**ASSIGNMENT**:
Omit every picture, and retype the lines that run from the beginning of the data below through the line containing "The pipeline also", inclusive.

**RECORD EXCERPTS**:

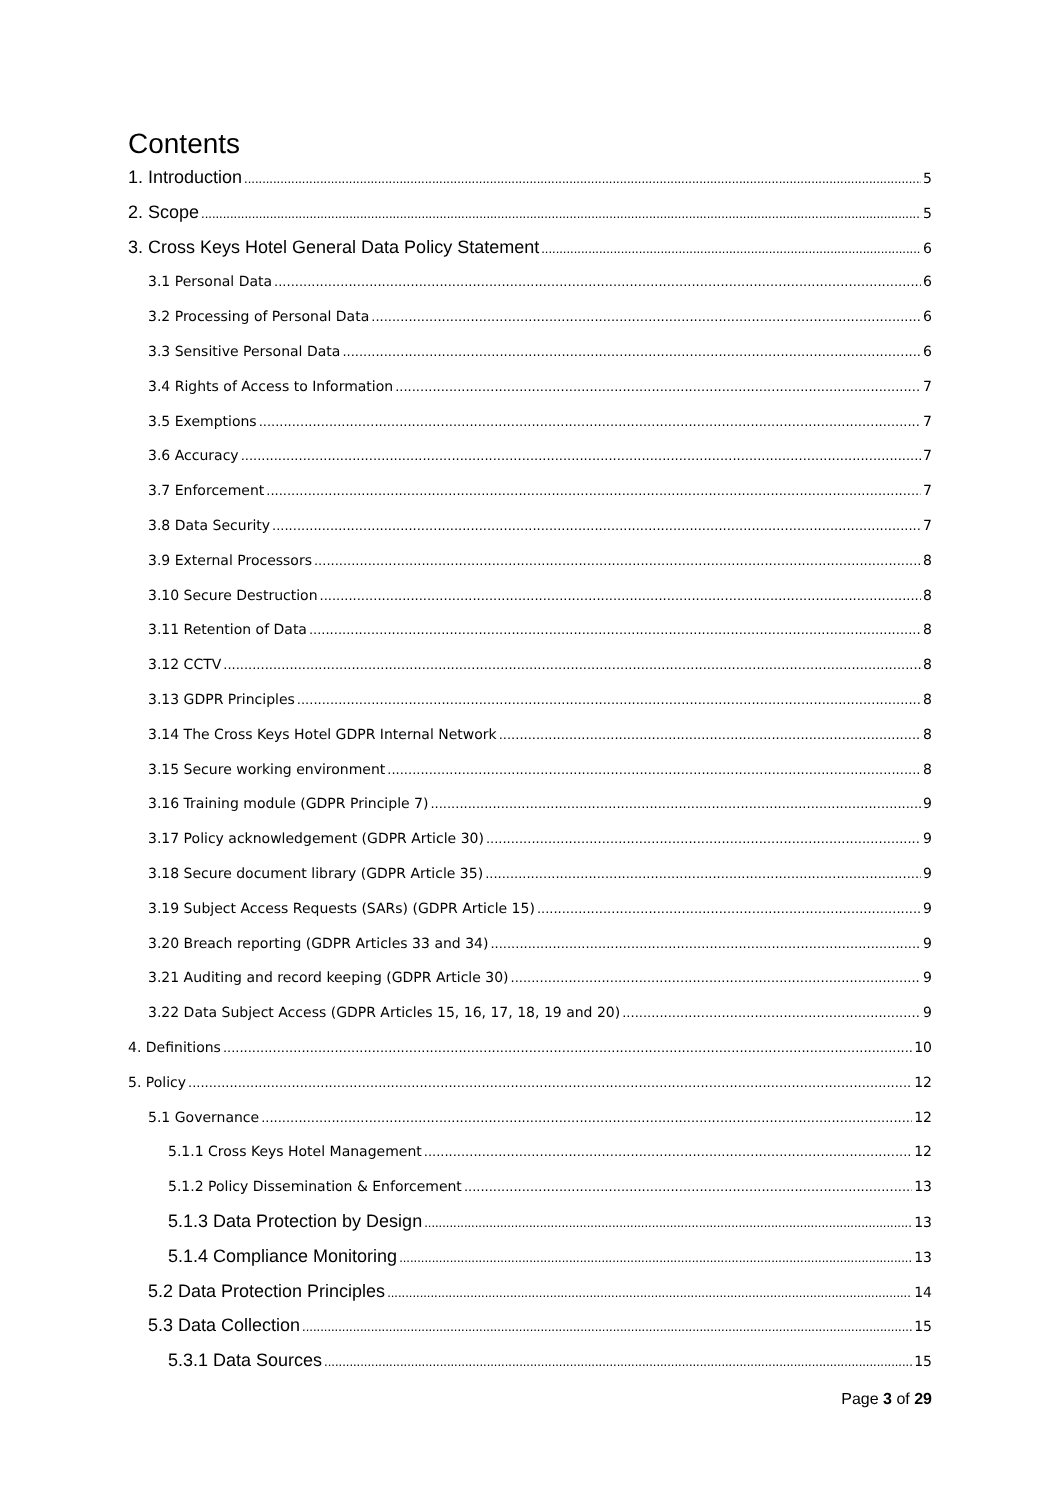Contents
1. Introduction 5
2. Scope 5
3. Cross Keys Hotel General Data Policy Statement 6
3.1 Personal Data 6
3.2 Processing of Personal Data 6
3.3 Sensitive Personal Data 6
3.4 Rights of Access to Information 7
3.5 Exemptions 7
3.6 Accuracy 7
3.7 Enforcement 7
3.8 Data Security 7
3.9 External Processors 8
3.10 Secure Destruction 8
3.11 Retention of Data 8
3.12 CCTV 8
3.13 GDPR Principles 8
3.14 The Cross Keys Hotel GDPR Internal Network 8
3.15 Secure working environment 8
3.16 Training module (GDPR Principle 7) 9
3.17 Policy acknowledgement (GDPR Article 30) 9
3.18 Secure document library (GDPR Article 35) 9
3.19 Subject Access Requests (SARs) (GDPR Article 15) 9
3.20 Breach reporting (GDPR Articles 33 and 34) 9
3.21 Auditing and record keeping (GDPR Article 30) 9
3.22 Data Subject Access (GDPR Articles 15, 16, 17, 18, 19 and 20) 9
4. Definitions 10
5. Policy 12
5.1 Governance 12
5.1.1 Cross Keys Hotel Management 12
5.1.2 Policy Dissemination & Enforcement 13
5.1.3 Data Protection by Design 13
5.1.4 Compliance Monitoring 13
5.2 Data Protection Principles 14
5.3 Data Collection 15
5.3.1 Data Sources 15
Page 3 of 29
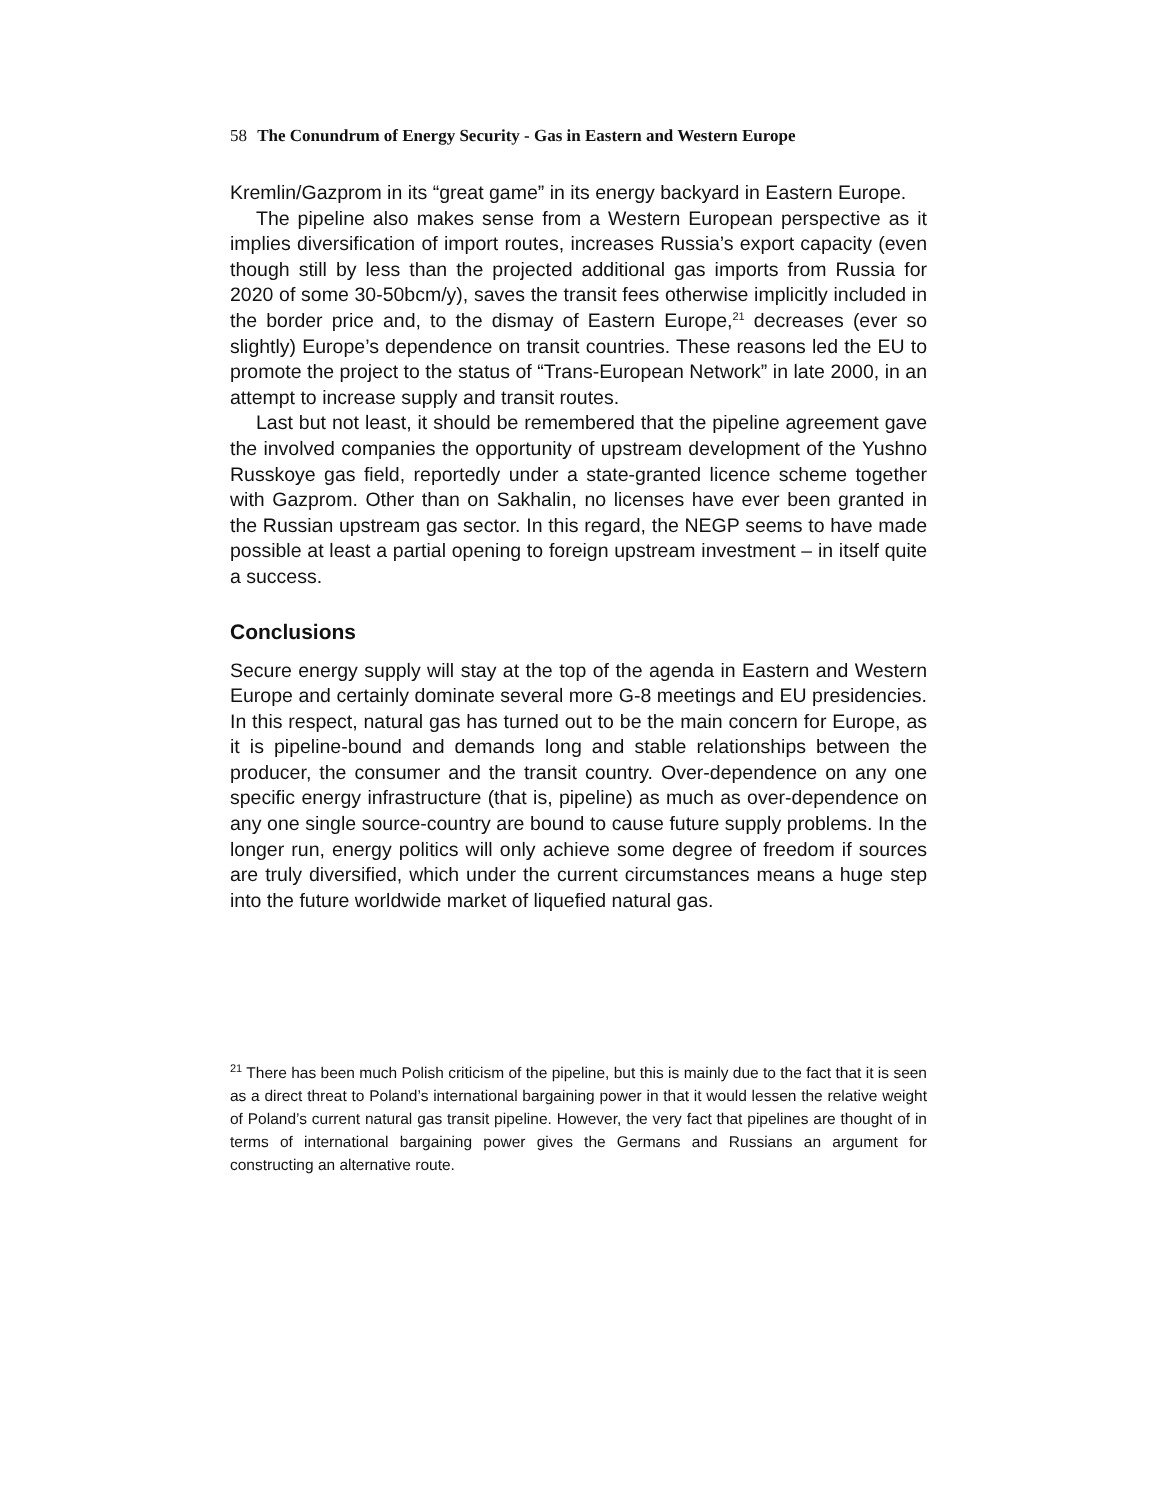58 The Conundrum of Energy Security - Gas in Eastern and Western Europe
Kremlin/Gazprom in its “great game” in its energy backyard in Eastern Europe.
The pipeline also makes sense from a Western European perspective as it implies diversification of import routes, increases Russia’s export capacity (even though still by less than the projected additional gas imports from Russia for 2020 of some 30-50bcm/y), saves the transit fees otherwise implicitly included in the border price and, to the dismay of Eastern Europe,<sup>21</sup> decreases (ever so slightly) Europe’s dependence on transit countries. These reasons led the EU to promote the project to the status of “Trans-European Network” in late 2000, in an attempt to increase supply and transit routes.
Last but not least, it should be remembered that the pipeline agreement gave the involved companies the opportunity of upstream development of the Yushno Russkoye gas field, reportedly under a state-granted licence scheme together with Gazprom. Other than on Sakhalin, no licenses have ever been granted in the Russian upstream gas sector. In this regard, the NEGP seems to have made possible at least a partial opening to foreign upstream investment – in itself quite a success.
Conclusions
Secure energy supply will stay at the top of the agenda in Eastern and Western Europe and certainly dominate several more G-8 meetings and EU presidencies. In this respect, natural gas has turned out to be the main concern for Europe, as it is pipeline-bound and demands long and stable relationships between the producer, the consumer and the transit country. Over-dependence on any one specific energy infrastructure (that is, pipeline) as much as over-dependence on any one single source-country are bound to cause future supply problems. In the longer run, energy politics will only achieve some degree of freedom if sources are truly diversified, which under the current circumstances means a huge step into the future worldwide market of liquefied natural gas.
<sup>21</sup> There has been much Polish criticism of the pipeline, but this is mainly due to the fact that it is seen as a direct threat to Poland’s international bargaining power in that it would lessen the relative weight of Poland’s current natural gas transit pipeline. However, the very fact that pipelines are thought of in terms of international bargaining power gives the Germans and Russians an argument for constructing an alternative route.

**OUTPUT FOR THIS TASK**:
Contents
1. Introduction 5
2. Scope 5
3. Cross Keys Hotel General Data Policy Statement 6
3.1 Personal Data 6
3.2 Processing of Personal Data 6
3.3 Sensitive Personal Data 6
3.4 Rights of Access to Information 7
3.5 Exemptions 7
3.6 Accuracy 7
3.7 Enforcement 7
3.8 Data Security 7
3.9 External Processors 8
3.10 Secure Destruction 8
3.11 Retention of Data 8
3.12 CCTV 8
3.13 GDPR Principles 8
3.14 The Cross Keys Hotel GDPR Internal Network 8
3.15 Secure working environment 8
3.16 Training module (GDPR Principle 7) 9
3.17 Policy acknowledgement (GDPR Article 30) 9
3.18 Secure document library (GDPR Article 35) 9
3.19 Subject Access Requests (SARs) (GDPR Article 15) 9
3.20 Breach reporting (GDPR Articles 33 and 34) 9
3.21 Auditing and record keeping (GDPR Article 30) 9
3.22 Data Subject Access (GDPR Articles 15, 16, 17, 18, 19 and 20) 9
4. Definitions 10
5. Policy 12
5.1 Governance 12
5.1.1 Cross Keys Hotel Management 12
5.1.2 Policy Dissemination & Enforcement 13
5.1.3 Data Protection by Design 13
5.1.4 Compliance Monitoring 13
5.2 Data Protection Principles 14
5.3 Data Collection 15
5.3.1 Data Sources 15
Page 3 of 29
58 The Conundrum of Energy Security - Gas in Eastern and Western Europe
Kremlin/Gazprom in its “great game” in its energy backyard in Eastern Europe.
The pipeline also makes sense from a Western European perspective as it implies diversification of import routes, increases Russia’s export capacity (even though still by less than the projected additional gas imports from Russia for 2020 of some 30-50bcm/y), saves the transit fees otherwise implicitly included in the border price and, to the dismay of Eastern Europe,<sup>21</sup> decreases (ever so slightly) Europe’s dependence on transit countries. These reasons led the EU to promote the project to the status of “Trans-European Network” in late 2000, in an attempt to increase supply and transit routes.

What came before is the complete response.